### Provided passage
BRIEF DESCRIPTION OF THE DRAWINGS

FIG. 1 shows a top, schematic view of the circuit substrate module according to the instant disclosure;

FIG. 2 shows a lateral, schematic view of the circuit substrate module disposed inside the mold structure and filled with the molding material according to the instant disclosure;

FIG. 3A shows a lateral, schematic view of the openings respectively filled with the conductors according to the instant disclosure;

FIG. 3B shows a bottom, schematic view of the openings respectively filled with the conductors according to the instant disclosure;

FIG. 4 shows a lateral, schematic view of the 3D stacked package structure according to the first embodiment of the instant disclosure;

FIG. 5 shows a lateral, schematic view of the 3D stacked package structure according to the second embodiment of the instant disclosure;

FIG. 6A shows a lateral, schematic view of the circuit substrate module disposed inside another mold structure and filled with the molding material according to the instant disclosure;

FIG. 6B shows a lateral, schematic view of the 3D stacked package structure according to the third embodiment of the instant disclosure; and

FIG. 7 shows a flowchart of the method of manufacturing the 3D stacked package structure according to the instant disclosure.

DETAILED DESCRIPTION OF THE PREFERRED EMBODIMENTS

Referring to FIG. 1 to FIG. 4, where the instant disclosure provides a method of manufacturing a 3D stacked package structure, substantially comprising the following steps:

First, referring to FIG. 1, a circuit substrate module 1′ including a plurality of first units 1 sequentially connected with each other is provided, where the first units 1 are respectively distinguish from each other by the imaginary lines as shown in FIG. 1. In addition, each first unit 1 includes a first substrate 10 and at least one first electronic component 11 disposed on and electrically connected to the first substrate 10. The instant disclosure uses a plurality of first electronic components 11 as an example. Moreover, the first substrate 10 has at least one runner 101 formed on the periphery 100 thereof and passing through the first substrate 10, and the first substrate 10 has at least one first conductive pad 102 disposed on the bottom surface of the first substrate 10 and adjacent to the periphery 100 of the first substrate 10. The instant disclosure uses a plurality of runners 101 and a plurality of first conductive pads 102 as an example. More precisely, the first substrate 10 has two first lateral sides 100A opposite to each other and two second lateral sides 100B opposite to each other. In addition, each runner 101 is formed on a junction between the first lateral side 100A and the second lateral side 100B adjacent to each other, and the first conductive pads 102 can be arranged as a surrounding shape along the two first lateral sides 100A and the two second lateral sides 100B. Furthermore, the instant disclosure can add a plurality of newly runners 101 formed on the periphery 100 on each corresponding first substrate 10, and each newly runner 101 is formed on two adjacent first conductive pads 102, each first substrate 10 has four larger runners 101 formed on four corners thereof, and the two adjacent larger runners 101 of the two adjacent first substrates 10 can be communicated with each other.

### Stated problem 1
Copy the records from the line with "habitat: Selvas pluviales riberenas" to the line with "name author: (Rydb.) V.E. Grant", including both of those lines, without changing a character.
The patent description and the records have no connection to each other.

### Exercise material
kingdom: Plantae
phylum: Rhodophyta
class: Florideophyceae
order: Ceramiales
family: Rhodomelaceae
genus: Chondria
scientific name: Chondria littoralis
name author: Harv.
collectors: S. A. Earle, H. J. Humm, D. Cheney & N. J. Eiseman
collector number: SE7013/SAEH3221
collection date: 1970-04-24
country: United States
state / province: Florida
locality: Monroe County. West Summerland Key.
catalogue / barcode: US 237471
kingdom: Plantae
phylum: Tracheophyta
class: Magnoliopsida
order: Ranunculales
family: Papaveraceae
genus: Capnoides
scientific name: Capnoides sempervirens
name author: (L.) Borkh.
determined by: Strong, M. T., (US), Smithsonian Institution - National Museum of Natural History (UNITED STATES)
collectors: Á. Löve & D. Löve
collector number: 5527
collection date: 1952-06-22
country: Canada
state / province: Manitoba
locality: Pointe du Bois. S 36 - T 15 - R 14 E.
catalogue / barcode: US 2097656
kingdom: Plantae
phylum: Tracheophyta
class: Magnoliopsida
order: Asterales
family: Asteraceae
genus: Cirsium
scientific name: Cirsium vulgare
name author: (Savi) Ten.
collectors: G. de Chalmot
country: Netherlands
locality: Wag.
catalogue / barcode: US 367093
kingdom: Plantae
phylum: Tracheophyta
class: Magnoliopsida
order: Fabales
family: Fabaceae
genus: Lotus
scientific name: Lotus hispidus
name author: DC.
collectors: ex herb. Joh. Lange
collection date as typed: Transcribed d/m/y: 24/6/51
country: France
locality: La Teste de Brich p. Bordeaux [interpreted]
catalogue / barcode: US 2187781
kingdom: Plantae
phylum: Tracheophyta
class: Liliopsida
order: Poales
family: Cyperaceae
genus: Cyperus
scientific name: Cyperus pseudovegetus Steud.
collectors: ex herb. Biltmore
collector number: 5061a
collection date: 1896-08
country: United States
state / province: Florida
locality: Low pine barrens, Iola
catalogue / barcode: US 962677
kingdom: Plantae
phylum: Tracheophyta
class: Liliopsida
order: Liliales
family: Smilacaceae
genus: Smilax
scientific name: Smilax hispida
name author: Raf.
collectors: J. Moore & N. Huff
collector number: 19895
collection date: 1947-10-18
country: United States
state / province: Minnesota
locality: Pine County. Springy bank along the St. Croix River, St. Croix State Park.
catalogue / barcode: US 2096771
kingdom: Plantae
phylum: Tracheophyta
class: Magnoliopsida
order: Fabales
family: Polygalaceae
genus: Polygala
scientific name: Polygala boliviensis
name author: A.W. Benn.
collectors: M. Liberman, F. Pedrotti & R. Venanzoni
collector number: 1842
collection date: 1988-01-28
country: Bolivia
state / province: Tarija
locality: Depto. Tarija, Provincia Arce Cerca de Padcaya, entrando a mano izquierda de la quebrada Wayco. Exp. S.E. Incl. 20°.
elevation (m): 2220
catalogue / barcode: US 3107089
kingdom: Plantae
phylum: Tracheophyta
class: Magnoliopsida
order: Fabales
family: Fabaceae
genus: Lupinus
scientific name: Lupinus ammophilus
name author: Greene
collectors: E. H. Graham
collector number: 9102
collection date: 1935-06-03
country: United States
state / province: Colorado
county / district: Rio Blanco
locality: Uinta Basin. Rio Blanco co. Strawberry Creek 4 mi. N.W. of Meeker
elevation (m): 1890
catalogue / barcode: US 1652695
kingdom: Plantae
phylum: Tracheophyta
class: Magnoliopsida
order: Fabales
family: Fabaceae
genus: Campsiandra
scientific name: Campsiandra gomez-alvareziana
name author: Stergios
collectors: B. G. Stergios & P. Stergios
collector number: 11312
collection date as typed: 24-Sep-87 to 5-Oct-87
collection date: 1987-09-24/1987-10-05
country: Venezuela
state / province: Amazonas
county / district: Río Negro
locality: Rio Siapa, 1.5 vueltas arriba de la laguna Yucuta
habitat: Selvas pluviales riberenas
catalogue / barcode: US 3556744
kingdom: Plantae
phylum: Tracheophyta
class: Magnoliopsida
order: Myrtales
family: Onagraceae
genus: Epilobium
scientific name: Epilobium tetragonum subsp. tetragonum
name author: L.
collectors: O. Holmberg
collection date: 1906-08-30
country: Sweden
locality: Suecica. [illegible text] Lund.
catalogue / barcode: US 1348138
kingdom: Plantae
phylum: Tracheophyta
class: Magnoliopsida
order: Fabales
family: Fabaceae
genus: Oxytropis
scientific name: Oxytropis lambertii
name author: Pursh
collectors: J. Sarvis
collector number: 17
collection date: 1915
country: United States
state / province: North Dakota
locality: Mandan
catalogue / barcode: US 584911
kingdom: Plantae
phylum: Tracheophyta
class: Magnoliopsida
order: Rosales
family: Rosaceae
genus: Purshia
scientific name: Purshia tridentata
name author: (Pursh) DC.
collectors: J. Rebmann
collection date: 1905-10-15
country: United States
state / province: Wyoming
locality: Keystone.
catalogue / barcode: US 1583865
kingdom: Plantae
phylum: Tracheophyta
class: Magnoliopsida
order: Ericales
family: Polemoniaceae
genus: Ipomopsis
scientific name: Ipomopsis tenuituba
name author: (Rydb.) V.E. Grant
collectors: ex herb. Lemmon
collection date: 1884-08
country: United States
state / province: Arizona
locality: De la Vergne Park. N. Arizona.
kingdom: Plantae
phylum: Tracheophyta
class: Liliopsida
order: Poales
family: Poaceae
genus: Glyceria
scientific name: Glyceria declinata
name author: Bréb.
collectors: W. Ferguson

### Stated problem 2
In the patent description, what does FIG. 7 show?

### Reply 1
habitat: Selvas pluviales riberenas
catalogue / barcode: US 3556744
kingdom: Plantae
phylum: Tracheophyta
class: Magnoliopsida
order: Myrtales
family: Onagraceae
genus: Epilobium
scientific name: Epilobium tetragonum subsp. tetragonum
name author: L.
collectors: O. Holmberg
collection date: 1906-08-30
country: Sweden
locality: Suecica. [illegible text] Lund.
catalogue / barcode: US 1348138
kingdom: Plantae
phylum: Tracheophyta
class: Magnoliopsida
order: Fabales
family: Fabaceae
genus: Oxytropis
scientific name: Oxytropis lambertii
name author: Pursh
collectors: J. Sarvis
collector number: 17
collection date: 1915
country: United States
state / province: North Dakota
locality: Mandan
catalogue / barcode: US 584911
kingdom: Plantae
phylum: Tracheophyta
class: Magnoliopsida
order: Rosales
family: Rosaceae
genus: Purshia
scientific name: Purshia tridentata
name author: (Pursh) DC.
collectors: J. Rebmann
collection date: 1905-10-15
country: United States
state / province: Wyoming
locality: Keystone.
catalogue / barcode: US 1583865
kingdom: Plantae
phylum: Tracheophyta
class: Magnoliopsida
order: Ericales
family: Polemoniaceae
genus: Ipomopsis
scientific name: Ipomopsis tenuituba
name author: (Rydb.) V.E. Grant

### Reply 2
A flowchart of the method of manufacturing the 3D stacked package structure.